Located at the start of the High Line, BFB has gotten most of its attention so far thanks to the Heisenburger, a 10 ounce bacon cheeseburger that might inspire fear in lesser eaters, but hungry stomach growls in those with proper appetites. Though a Heisenburger challenge exists (eat three in one sitting and your meal is free), BFB isn’t really about food challenges.

Chef Chris Mitchell’s burger menu is inspired by true love for a simple hamburger. He describes the Heisenburger not as a mammoth obstacle to be conquered, but like the product created by the fictional genius that shares its name, as a hamburger in its purest form. Sure it’s big, but at the end of the day it’s a bacon cheeseburger served the way that Mitchell likes it best. His Kramer burger is named after his lawyer, not the Seinfeld character, and lets New York burger-lovers try a french onion soup burger at a price much lower than other such burgers in the city. And for those longing for a taste of the west coast phenom In-N-Out Burger, an off-menu version is available at BFB that is pretty damn close to the genuine article. There’s certainly a time and a place for gimmicky burgers, but Mitchell understands that BFB’s success hinges on bringing the humble burger to New York in its iconic form. He just gets it.

There’s no better appetizer for a big burger than a smaller burger, so we started the meal off with In-N-Out Burgers. The thousand island sauce on this burger was plenty close to In-N-Out’s signature spread, making this burger a worthy east coast doppelgänger. If New York is lucky, BFB will get really ambitious and start offering up Animal Style burgers as well.

As mentioned above, the Kramer is essentially a french onion soup burger. I’ve grown to love this style of burger,which started becoming a more popular offering in the last year. This burger had perfectly balanced toppings, perhaps because instead of the typically used dijon mustard, this burger is topped with Sir Kensington’s Spicy Ketchup. The Swiss cheese was definitely abundant, so if you aren’t ready for that much lactose then pick another burger on the menu.

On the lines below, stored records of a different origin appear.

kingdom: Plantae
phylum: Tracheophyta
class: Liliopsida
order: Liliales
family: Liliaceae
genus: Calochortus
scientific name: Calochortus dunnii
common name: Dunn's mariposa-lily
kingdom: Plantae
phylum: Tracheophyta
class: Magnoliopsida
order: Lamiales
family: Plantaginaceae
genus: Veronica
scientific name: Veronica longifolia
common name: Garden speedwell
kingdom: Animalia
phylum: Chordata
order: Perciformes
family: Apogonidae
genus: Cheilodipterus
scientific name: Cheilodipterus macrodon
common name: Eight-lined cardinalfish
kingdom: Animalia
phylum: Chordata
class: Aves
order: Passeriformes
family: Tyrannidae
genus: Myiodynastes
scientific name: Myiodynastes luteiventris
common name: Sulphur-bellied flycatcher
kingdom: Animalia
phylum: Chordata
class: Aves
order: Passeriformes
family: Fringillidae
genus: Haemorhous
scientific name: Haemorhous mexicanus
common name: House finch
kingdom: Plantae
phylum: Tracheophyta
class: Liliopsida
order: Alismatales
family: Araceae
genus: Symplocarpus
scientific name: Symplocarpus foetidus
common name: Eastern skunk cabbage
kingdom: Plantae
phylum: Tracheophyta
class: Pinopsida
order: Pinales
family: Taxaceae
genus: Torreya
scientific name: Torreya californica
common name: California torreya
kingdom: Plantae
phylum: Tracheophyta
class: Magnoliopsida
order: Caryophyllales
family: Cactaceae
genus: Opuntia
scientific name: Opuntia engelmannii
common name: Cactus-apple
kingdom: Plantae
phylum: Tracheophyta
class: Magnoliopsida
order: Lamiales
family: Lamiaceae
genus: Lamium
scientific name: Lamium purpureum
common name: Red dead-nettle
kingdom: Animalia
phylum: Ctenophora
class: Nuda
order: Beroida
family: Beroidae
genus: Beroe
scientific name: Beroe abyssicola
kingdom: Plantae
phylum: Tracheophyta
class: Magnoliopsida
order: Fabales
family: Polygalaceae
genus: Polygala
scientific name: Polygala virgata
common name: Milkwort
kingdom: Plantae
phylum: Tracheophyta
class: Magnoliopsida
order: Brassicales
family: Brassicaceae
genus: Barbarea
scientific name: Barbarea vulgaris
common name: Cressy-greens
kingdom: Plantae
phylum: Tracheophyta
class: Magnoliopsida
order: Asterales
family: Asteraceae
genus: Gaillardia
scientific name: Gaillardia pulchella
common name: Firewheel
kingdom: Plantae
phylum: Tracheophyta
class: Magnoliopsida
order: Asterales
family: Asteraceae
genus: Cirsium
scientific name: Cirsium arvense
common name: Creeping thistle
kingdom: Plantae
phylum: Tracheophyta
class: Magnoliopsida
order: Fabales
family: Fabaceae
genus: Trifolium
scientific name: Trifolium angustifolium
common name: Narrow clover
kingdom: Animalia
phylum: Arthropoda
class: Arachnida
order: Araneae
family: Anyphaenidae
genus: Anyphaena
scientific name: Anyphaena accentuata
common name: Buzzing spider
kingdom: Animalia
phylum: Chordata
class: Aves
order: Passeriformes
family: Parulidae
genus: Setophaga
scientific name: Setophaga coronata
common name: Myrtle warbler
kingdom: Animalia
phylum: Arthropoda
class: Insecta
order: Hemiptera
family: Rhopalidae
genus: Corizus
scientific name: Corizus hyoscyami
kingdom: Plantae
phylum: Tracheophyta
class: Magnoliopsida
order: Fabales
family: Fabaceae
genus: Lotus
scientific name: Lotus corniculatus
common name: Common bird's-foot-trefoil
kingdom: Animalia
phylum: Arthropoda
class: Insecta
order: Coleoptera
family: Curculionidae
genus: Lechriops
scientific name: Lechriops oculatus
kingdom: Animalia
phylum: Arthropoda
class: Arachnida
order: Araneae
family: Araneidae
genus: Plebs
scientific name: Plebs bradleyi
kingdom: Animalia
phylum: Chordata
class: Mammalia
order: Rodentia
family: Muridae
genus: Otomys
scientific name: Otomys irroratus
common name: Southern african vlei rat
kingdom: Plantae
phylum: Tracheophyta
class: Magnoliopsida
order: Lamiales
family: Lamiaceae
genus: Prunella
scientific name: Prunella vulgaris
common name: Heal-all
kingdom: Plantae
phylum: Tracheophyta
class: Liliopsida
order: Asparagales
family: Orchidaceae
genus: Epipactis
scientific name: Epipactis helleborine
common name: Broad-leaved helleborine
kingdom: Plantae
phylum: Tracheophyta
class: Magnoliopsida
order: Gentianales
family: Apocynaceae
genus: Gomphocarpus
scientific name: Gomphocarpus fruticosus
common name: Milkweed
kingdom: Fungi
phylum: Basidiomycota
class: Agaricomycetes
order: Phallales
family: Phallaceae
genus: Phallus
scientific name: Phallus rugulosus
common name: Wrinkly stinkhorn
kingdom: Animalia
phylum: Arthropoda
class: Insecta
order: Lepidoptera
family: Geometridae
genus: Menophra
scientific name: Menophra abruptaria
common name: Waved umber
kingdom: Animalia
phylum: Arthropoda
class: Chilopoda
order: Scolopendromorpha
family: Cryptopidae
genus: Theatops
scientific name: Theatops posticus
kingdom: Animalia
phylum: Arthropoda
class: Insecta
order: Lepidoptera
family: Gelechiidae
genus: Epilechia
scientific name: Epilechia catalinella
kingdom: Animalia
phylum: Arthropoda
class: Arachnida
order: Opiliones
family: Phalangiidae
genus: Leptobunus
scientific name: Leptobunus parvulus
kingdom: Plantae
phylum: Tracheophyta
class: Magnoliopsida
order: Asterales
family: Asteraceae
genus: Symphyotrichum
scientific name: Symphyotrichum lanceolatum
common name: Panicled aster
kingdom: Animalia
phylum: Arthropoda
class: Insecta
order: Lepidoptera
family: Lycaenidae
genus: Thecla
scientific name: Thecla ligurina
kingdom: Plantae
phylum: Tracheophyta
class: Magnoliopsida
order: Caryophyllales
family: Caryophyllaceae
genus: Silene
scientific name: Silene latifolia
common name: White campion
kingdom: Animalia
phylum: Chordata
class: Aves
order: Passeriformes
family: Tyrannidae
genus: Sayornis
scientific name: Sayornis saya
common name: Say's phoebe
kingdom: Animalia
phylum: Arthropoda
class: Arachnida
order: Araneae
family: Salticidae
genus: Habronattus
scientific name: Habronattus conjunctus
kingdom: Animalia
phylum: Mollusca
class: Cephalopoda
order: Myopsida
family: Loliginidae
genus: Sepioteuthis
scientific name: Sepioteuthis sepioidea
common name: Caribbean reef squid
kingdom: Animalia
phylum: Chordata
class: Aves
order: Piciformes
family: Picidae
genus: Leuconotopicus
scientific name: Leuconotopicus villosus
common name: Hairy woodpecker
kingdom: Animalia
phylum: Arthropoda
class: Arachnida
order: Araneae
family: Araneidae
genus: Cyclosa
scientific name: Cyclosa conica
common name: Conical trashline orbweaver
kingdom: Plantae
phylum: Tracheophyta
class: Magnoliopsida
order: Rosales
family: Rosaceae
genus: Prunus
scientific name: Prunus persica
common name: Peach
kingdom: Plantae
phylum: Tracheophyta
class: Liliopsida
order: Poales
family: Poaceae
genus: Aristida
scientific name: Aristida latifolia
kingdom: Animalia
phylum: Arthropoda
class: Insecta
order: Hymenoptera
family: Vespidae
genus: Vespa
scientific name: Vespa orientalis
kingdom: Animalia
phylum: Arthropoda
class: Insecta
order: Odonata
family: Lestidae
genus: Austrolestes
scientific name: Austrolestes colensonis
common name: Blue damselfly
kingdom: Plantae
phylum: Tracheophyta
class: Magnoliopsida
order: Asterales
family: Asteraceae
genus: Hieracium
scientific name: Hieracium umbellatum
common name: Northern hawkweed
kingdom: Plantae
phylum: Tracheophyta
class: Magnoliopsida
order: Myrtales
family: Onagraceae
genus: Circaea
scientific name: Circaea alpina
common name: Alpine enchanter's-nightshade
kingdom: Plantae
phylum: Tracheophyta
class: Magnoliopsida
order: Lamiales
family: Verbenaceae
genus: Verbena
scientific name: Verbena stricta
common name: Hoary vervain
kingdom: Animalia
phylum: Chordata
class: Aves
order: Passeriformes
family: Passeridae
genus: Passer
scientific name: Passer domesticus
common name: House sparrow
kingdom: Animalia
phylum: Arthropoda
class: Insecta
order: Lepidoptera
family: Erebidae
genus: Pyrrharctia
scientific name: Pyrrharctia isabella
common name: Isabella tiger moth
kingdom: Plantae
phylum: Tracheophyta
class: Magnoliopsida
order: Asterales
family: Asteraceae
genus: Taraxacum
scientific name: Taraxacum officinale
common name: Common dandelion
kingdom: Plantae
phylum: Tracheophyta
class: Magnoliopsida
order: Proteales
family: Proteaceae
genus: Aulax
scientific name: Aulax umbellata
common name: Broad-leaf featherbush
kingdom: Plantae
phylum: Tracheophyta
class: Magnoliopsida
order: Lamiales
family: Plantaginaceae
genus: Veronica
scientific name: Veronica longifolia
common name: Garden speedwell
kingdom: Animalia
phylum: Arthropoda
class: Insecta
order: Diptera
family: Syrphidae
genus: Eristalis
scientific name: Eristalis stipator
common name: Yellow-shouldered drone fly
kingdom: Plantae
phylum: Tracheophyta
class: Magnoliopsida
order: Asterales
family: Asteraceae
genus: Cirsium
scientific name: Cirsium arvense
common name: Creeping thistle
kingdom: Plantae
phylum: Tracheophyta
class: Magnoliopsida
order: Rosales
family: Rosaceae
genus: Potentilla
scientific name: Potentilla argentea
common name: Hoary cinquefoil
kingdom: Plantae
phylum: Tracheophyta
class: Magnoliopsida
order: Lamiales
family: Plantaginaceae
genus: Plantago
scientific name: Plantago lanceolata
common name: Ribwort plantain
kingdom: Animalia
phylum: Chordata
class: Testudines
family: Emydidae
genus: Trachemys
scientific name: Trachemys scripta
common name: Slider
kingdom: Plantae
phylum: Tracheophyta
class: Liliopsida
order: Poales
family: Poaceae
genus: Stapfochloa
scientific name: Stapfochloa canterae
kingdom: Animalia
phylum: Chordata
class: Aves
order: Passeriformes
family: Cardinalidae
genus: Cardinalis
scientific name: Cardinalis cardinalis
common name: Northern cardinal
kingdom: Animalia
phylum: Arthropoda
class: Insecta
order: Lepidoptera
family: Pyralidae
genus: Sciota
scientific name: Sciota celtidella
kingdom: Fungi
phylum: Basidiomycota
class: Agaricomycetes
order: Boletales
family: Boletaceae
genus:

And finally, the Heisenburger. The centerpiece of BFB is as pure a burger creation as Mitchell claims. The bacon, soft the way he likes it, adds a strong texture and flavor to each bite. Every part of the 10 ounce patty is expertly seasoned. Cheese, pickles, lettuce, and onion cover every inch (as do tomatoes, but I’m not big on tomatoes on burgers). The bun is intensely big, but soft and tasty and necessary for the heft that the Heisenburger brings. As a delivery system for delicious, one has to imagine that Walter White would approve. He would also approve of the blue twinkie that comes with the burger, and is actually leagues more palatable than a Hostess Twinkie.

These burgers are tops, and I can’t think of any more superlatives beyond the ones I’ve already used to describe them. That said, I’m going to use this space to say that the sweet potato fries were also mind-blowing, so go eat all of this and then walk it off on the High Line.